Aim of the task - Extract the text from each of the records below, line by line and verbatim.

Input for this task -
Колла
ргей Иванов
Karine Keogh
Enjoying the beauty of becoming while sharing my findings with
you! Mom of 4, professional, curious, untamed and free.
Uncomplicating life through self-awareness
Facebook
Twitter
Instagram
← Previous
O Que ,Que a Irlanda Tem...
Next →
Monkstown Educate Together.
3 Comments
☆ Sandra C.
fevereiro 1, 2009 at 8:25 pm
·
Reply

Expected answer -
Колла
ргей Иванов
Karine Keogh
Enjoying the beauty of becoming while sharing my findings with
you! Mom of 4, professional, curious, untamed and free.
Uncomplicating life through self-awareness
Facebook
Twitter
Instagram
← Previous
O Que ,Que a Irlanda Tem...
Next →
Monkstown Educate Together.
3 Comments
☆ Sandra C.
fevereiro 1, 2009 at 8:25 pm
·
Reply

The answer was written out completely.